_WHAT NEEDS TO BE DONE_
Give the number of lines in the entries below that contain "https". Write nothing besides it.

*** EXCERPTED DATA

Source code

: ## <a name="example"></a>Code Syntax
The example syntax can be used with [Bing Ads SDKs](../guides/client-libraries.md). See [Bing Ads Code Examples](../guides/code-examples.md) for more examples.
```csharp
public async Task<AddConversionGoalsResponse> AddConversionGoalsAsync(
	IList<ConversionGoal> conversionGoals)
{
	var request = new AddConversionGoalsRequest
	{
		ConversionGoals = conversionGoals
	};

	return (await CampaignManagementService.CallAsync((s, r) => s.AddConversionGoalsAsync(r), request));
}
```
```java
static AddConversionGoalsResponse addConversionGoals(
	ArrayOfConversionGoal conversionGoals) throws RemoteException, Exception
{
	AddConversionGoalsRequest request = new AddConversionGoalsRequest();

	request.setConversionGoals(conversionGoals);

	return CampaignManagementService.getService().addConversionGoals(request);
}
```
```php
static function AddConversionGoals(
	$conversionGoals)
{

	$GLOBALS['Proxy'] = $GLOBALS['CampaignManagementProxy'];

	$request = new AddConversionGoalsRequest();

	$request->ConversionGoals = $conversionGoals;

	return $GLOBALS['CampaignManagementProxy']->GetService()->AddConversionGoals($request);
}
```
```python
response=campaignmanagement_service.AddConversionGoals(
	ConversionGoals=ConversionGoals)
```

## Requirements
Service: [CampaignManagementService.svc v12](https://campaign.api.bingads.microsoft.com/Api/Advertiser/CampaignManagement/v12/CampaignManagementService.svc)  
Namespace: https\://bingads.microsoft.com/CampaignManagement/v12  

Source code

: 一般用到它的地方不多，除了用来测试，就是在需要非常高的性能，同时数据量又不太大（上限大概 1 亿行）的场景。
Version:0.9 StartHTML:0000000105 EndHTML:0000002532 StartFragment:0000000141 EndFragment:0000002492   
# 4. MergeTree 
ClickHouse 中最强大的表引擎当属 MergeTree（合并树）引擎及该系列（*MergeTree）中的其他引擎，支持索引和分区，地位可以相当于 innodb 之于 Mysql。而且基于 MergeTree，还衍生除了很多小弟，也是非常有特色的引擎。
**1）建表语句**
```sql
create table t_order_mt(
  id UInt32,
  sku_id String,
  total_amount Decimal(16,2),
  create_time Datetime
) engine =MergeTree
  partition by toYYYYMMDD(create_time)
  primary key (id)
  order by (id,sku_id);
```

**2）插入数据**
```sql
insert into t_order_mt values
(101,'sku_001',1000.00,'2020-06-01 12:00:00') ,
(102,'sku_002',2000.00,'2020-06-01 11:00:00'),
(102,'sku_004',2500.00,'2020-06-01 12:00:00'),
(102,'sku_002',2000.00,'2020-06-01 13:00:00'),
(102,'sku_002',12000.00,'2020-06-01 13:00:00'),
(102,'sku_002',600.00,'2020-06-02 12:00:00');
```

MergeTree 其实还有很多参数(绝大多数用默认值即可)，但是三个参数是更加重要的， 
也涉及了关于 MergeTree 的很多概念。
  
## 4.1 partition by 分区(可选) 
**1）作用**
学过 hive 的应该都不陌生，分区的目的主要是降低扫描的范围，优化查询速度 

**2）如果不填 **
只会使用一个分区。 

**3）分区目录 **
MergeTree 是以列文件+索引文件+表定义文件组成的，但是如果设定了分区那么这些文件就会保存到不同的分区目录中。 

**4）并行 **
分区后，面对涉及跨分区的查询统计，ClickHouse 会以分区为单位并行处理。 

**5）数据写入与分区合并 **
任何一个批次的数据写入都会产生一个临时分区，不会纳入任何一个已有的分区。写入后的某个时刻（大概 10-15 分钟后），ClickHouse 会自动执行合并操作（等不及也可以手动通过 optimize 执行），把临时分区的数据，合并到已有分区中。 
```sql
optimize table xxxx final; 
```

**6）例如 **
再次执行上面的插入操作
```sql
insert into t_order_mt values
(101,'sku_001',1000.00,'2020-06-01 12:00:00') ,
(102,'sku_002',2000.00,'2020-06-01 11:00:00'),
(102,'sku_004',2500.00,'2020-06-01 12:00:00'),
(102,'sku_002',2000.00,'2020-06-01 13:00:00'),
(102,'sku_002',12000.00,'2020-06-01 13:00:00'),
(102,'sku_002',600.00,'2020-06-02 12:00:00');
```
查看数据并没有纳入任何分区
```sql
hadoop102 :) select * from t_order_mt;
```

******

_RESULT OF THIS EXERCISE_
2